Des extraits d’un « journal » ouvert en août 1942 et d’une abondante correspondance, notamment avec son épouse Béatrice, fournissent autant de jalons pour une biographie détaillée d’un singulier personnage qui reste une figure dominante parmi les héros de la Seconde Guerre mondiale.
Après une enfance facile en milieu aristocratique, le passage par West Point (1904), les Jeux olympiques de Stockholm (en pentathlon moderne, 1912) et la traque de Pancho Villa (1915-1916), la participation à la réduction du fameux « Saillant de Saint-Mihiel » (1918) fournit l’occasion d’un premier contact avec les champs de bataille européens, d’une première expérience des blindés puis d’un avancement rapide à l’ombre de Pershing.
La suite appartient à l’Histoire : Torch, Palerme, la percée d’Avranches, Bastogne. George S. Patton prône l’offensive, il piétine, il est impatient et exigeant face aux grands chefs et aux états-majors. Il connaît fort bien Eisenhower et Marshall mais les trouve timorés et peut-être déjà préoccupés pour leur carrière politique future ! Pour lui, qui appartient à la race des baroudeurs, ce sont des administratifs, des logisticiens, des planificateurs, alors qu’il se sent du côté des Guderian et des Rommel, « rapides dans la décision et vigoureux dans l’exécution ». Un seul rival possible eût été MacArthur, mais le sort ne voulut pas de la rencontre de ces deux monstres sacrés. En attendant, on soigne les journalistes, on cisèle des portraits féroces et savoureux et on déteste Montgomery (« un petit péteux ! »).

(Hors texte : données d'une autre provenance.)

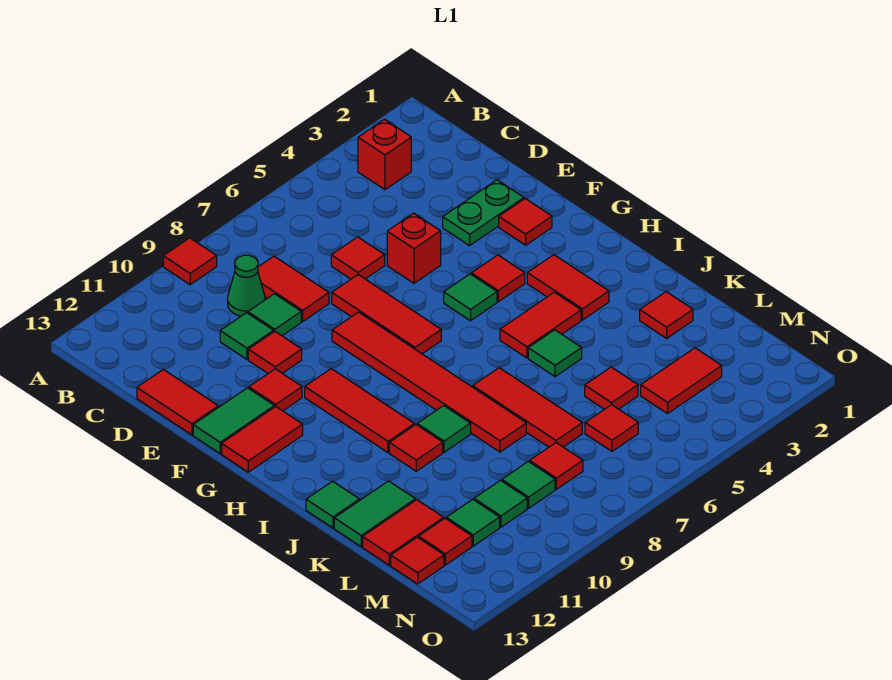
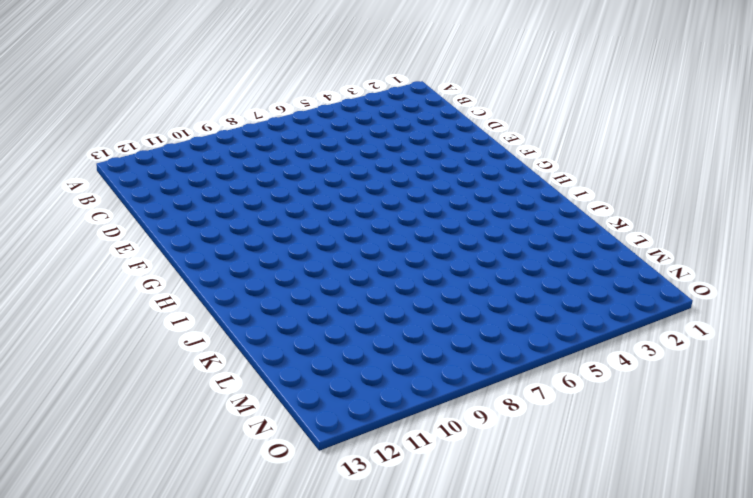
none -> red 1x1 tile [163,238,217,285]
none -> red 1x1 brick [358,119,411,190]
none -> red 1x2 tile [258,256,329,322]
none -> green 1x1 cone [228,255,265,316]

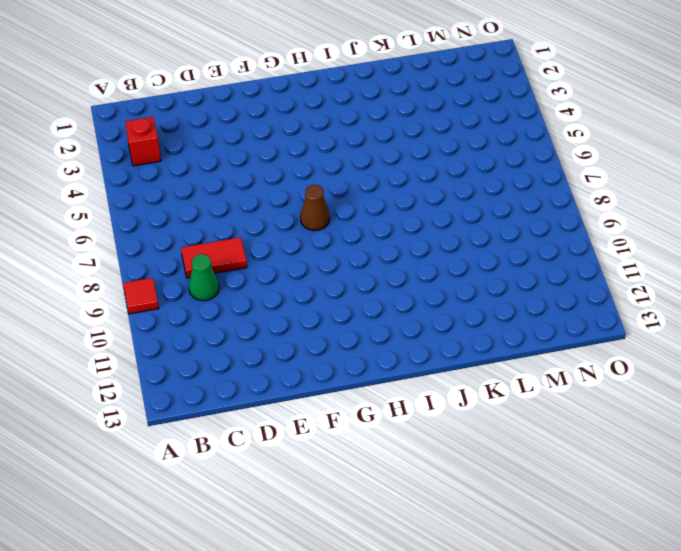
brown 1x1 cone [300,185,330,231] -> red 1x3 tile [332,275,441,354]
none -> red 1x1 tile [331,237,385,279]
none -> green 1x1 tile [248,294,301,336]
none -> green 1x1 tile [220,313,273,359]
none -> red 1x2 tile [137,369,218,435]

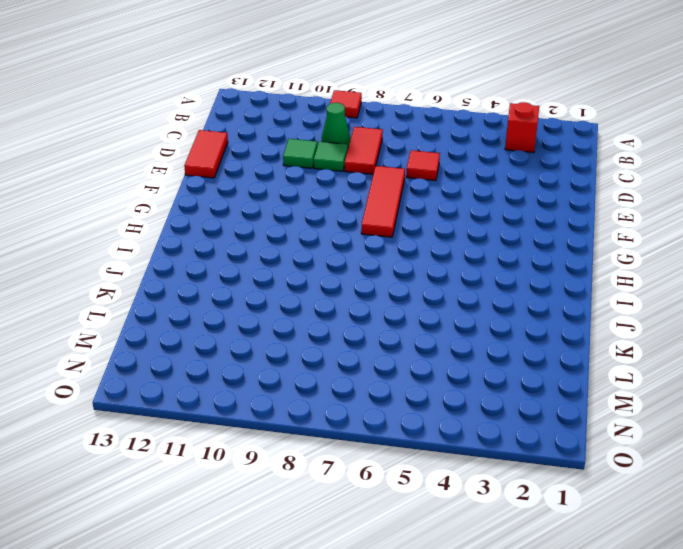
none -> green 1x2 plate [443,180,524,246]
none -> red 1x1 brick [387,213,441,283]
none -> red 1x1 tile [248,331,302,373]
none -> red 1x1 tile [499,199,552,245]

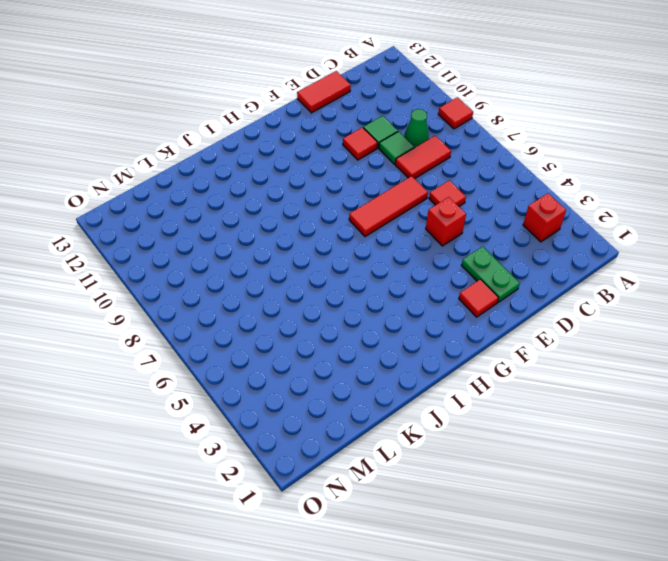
none -> red 1x6 tile [332,312,526,452]
none -> red 1x1 tile [249,369,302,411]
none -> green 1x2 tile [193,388,274,453]
none -> red 1x1 tile [471,255,525,302]

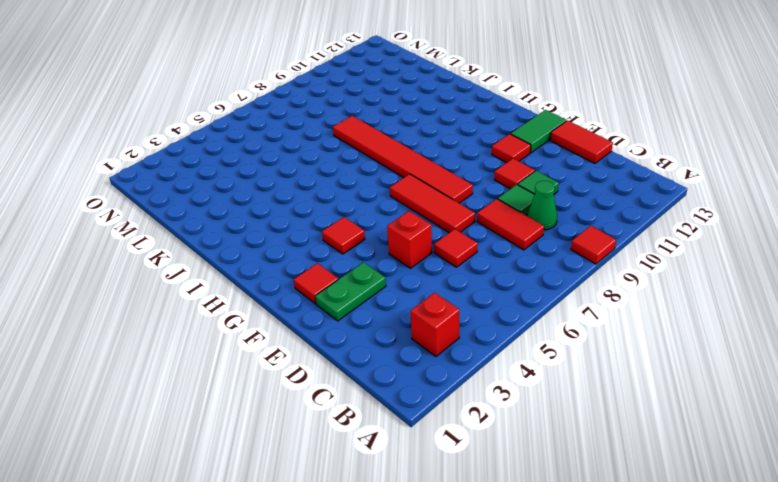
none -> green 1x1 tile [444,274,497,321]
none -> red 1x3 tile [305,369,415,453]
none -> red 1x2 tile [222,406,303,472]
none -> red 1x2 tile [527,255,609,320]

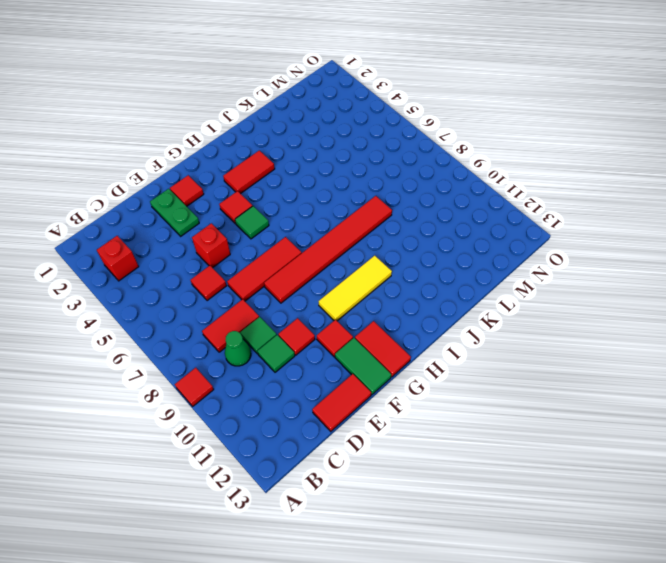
yellow 1x3 tile [319,256,392,321] -> red 1x3 tile [305,369,415,453]
none -> red 1x2 tile [500,292,581,358]
none -> green 1x1 tile [528,330,582,377]
none -> red 1x3 tile [473,368,582,447]
none -> green 1x1 tile [417,406,471,452]

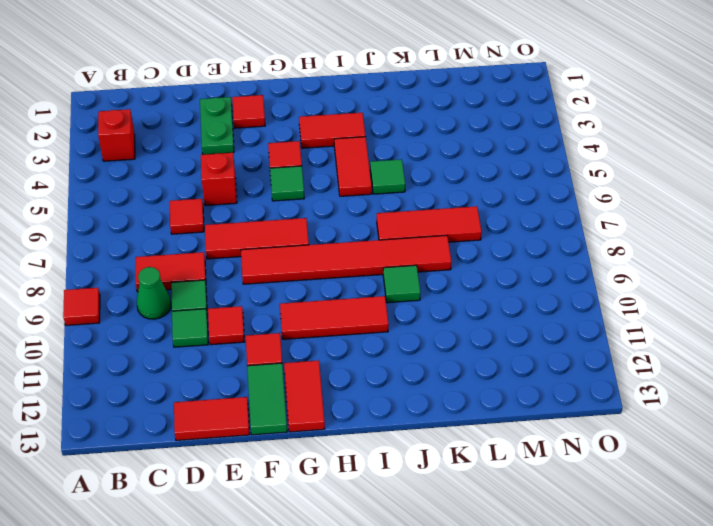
none -> red 1x1 tile [389,425,443,471]
none -> green 1x1 tile [306,481,359,528]
none -> red 1x1 tile [640,292,693,338]
none -> green 1x2 tile [334,481,415,547]

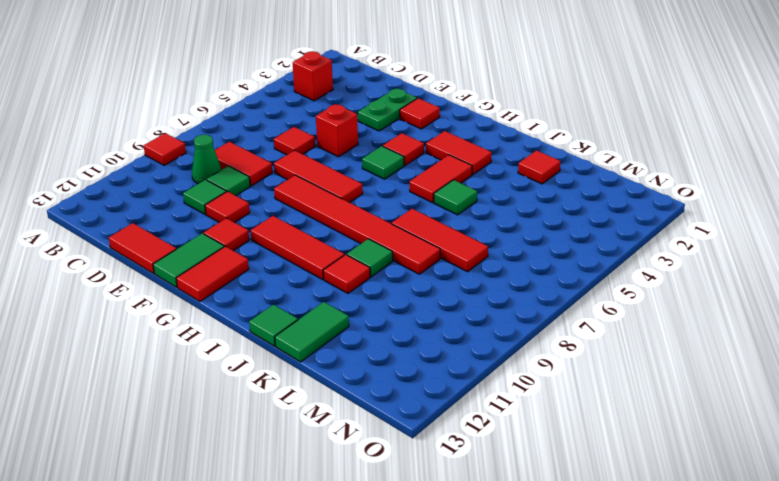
none -> red 1x1 tile [585,367,638,409]
none -> red 1x2 tile [363,500,444,565]
none -> red 1x2 tile [641,348,722,414]
none -> red 1x1 tile [585,405,638,451]

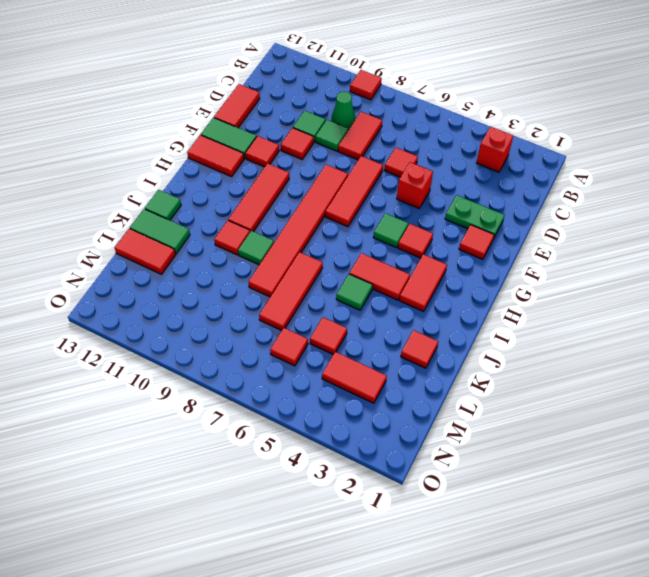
none -> red 1x1 tile [530,443,583,489]
none -> green 1x1 tile [502,461,555,508]
none -> green 1x1 tile [474,480,527,527]
none -> green 1x1 tile [446,499,500,546]

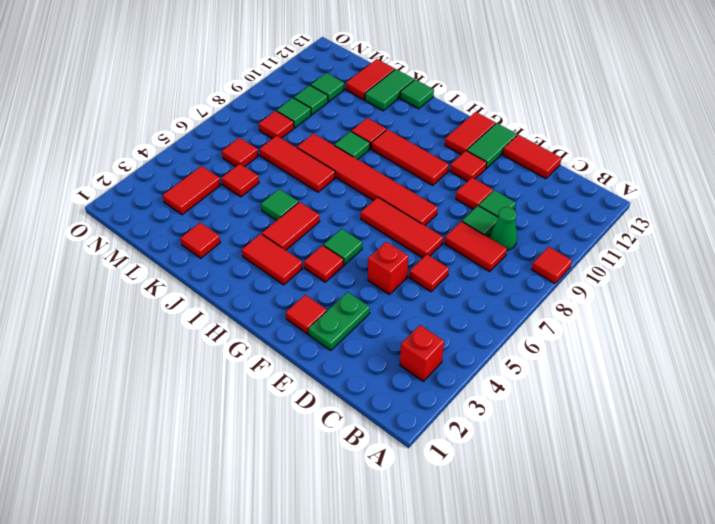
none -> red 1x1 tile [419,518,472,565]
none -> red 1x1 tile [391,537,444,584]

La fin de la pièce est plutôt mélancolique, c’est le désenchantement, « les horreurs de la paix plus difficile que la guerre ». Cette situation amène chez Patton, chargé de la Bavière, des prises de position tranchées et parfois étonnantes. Ces Allemands qu’il a combattus sont en fait à ses yeux le peuple européen le plus solide, le plus authentique, à opposer à ces « Mongols » qui ne pensent qu’à se saouler ! La guerre froide est déjà en germe aux yeux d’un Patton qui procède mollement à la dénazification dans son secteur. Le destin a-t-il été au fond généreux et prévoyant en lui procurant un départ digne et édifiant ?
Quelle conclusion, quel jugement porter ? D’un côté certes des aspects volontairement grossiers, la fameuse « affaire des gifles » démesurément grossie, des bassesses (« J’espère que vous apprécierez la grande admiration que j’ai pour vous, ma profonde reconnaissance pour les bienfaits dont vous m’avez comblé » ; Lettre à Eisenhower, 27 décembre 1943), des affirmations odieuses (« débarquer sans combattre, j’en suis désolé. Les troupes ont besoin de sang ; en outre, ce serait meilleur pour ma carrière » ; Journal, 30 octobre 1942). En face, que d’élans généreux, un talent incomparable de meneur d’hommes. Invitons le lecteur hésitant à consulter au début de l’ouvrage l’excellent et court « prologue » qui fait fort bien le tour de la question en quelques phrases.